Prof. Pollock and collaborators have utilized the scanning electron microscope as an experimental platform for other novel in-situ experiments. In-situ straining stages integrated with a new digital image correlation technique that implements Heaviside functions has enabled strain localization during monotonic and cyclic loading to be studied at previously unreachable resolution over statistically relevant volumes of material.This has provided new insights on the irreversibility of slip during fatigue, the role of triple junctions in promoting slip band formation and enabled fatigue strength to be predicted from the localization behavior during the first cycle of loading for a wide spectrum of metallic materials. Techniques for dynamic imaging of plastic deformation processes by transmission scanning electron microscopy have been developed, enabling for the first time, observation of dislocation dynamics in the lower voltage imaging conditions of the SEM.  This approach has provided new insights on high temperature deformation mechanisms in superalloys that involve cooperative precipitate shearing and dynamic formation and removal of superlattice intrinsic stacking faults and antiphase boundaries High throughput methods for mapping these fault energies over muti-dimensional composition space have provided another suite of design tools for alloys containing ordered precipitates.  Combinatorial and high throughput screening methods have also enabled design of new multilayered oxidation-resistant coating systems for metallic and refractory alloy substrates.

Professor Pollock has played a leadership role in the development and advancement of the US Materials Genome Initiative (MGI), the federal multi-agency initiative aimed at discovering, manufacturing, and deploying advanced materials twice as fast and at a fraction of the cost, compared to traditional methods.
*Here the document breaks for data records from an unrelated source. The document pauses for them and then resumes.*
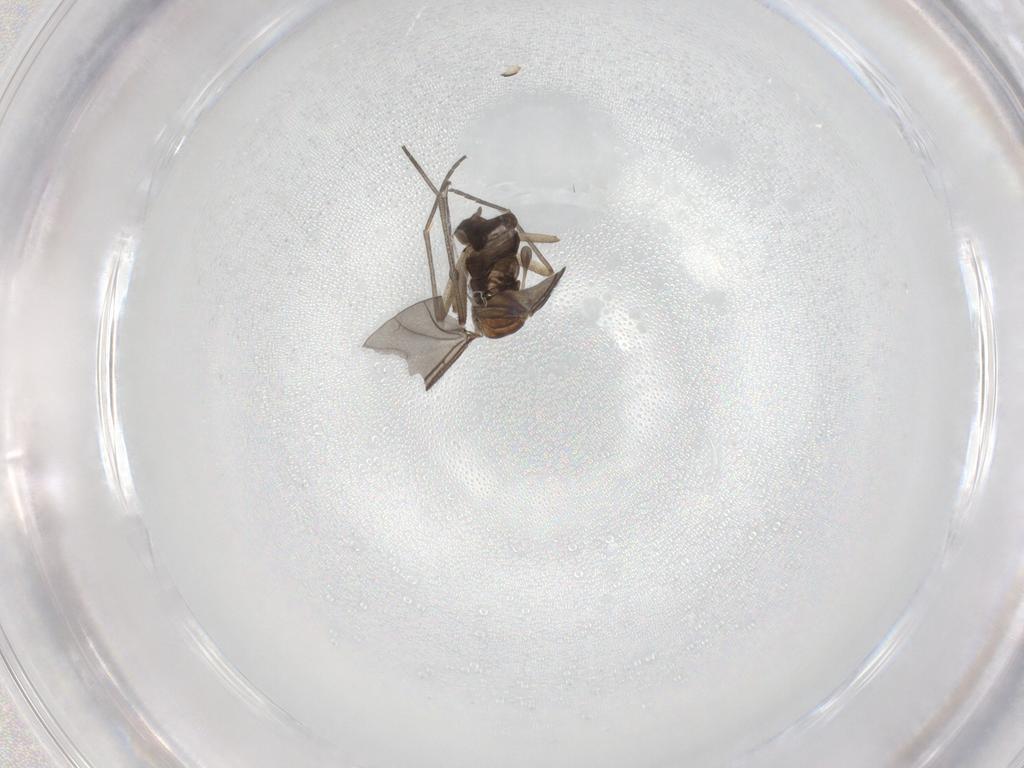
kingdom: Animalia
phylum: Arthropoda
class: Insecta
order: Diptera
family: Sciaridae
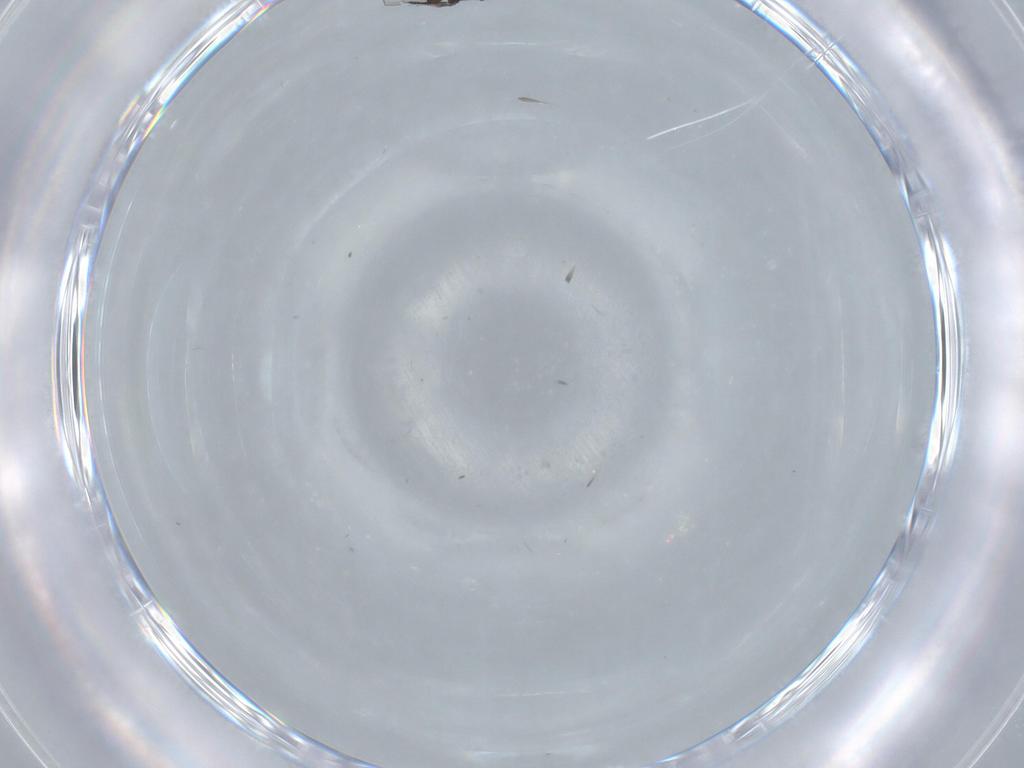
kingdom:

The initiative has created policy, resources, and infrastructure to support the adoption of methods for accelerating materials development.  Previous to MGI, she co-chaired the 2008 National Academy of Engineering study on “Integrated Computational Materials Engineering” (ICME) and led the organization of a large number of national and international workshops and symposia on ICME and the MGI.  Professor Pollock has also provided leadership for the materials profession, with a focus on junior professionals, in her role as President of the Minerals, Metals and Materials Society (TMS) in 2005 – 2006 and as Editor-in-Chief of the Metallurgical and Materials Transactions family of journals.

Professor Pollock has been recognized by a number of awards, honorary lectureships and membership in national academies. She is a Fellow of TMS and ASM and was elected to the US National Academy of Engineering in 2005.  In 2015, she received the Acta Materialia Hollomon Award in Materials and Society and the German National Academy of Sciences Leopoldina   She was selected as a Department of Defense Vannevar Bush Faculty Fellow in 2017. She received the TMS Morris Cohen Distinguished Achievement Award and  the Society for Engineering Mechanics Hentéyl Award (2018), the Institute of Metals Robert Franklin Mehl Award (2020) and the honorary membership in the Société Française de Métallurgie et de Matériaux (2021).

In accepting the 2023 Acta Materialia Gold Medal, Professor Pollock acknowledges with deepest gratitude her students, postdocs, professional colleagues, and collaborators throughout the world.  

Professor Pollock will receive the 2023 Acta Materialia Gold Medal at the TMS Annual Meeting in San Diego, CA, March 19-23, 2023.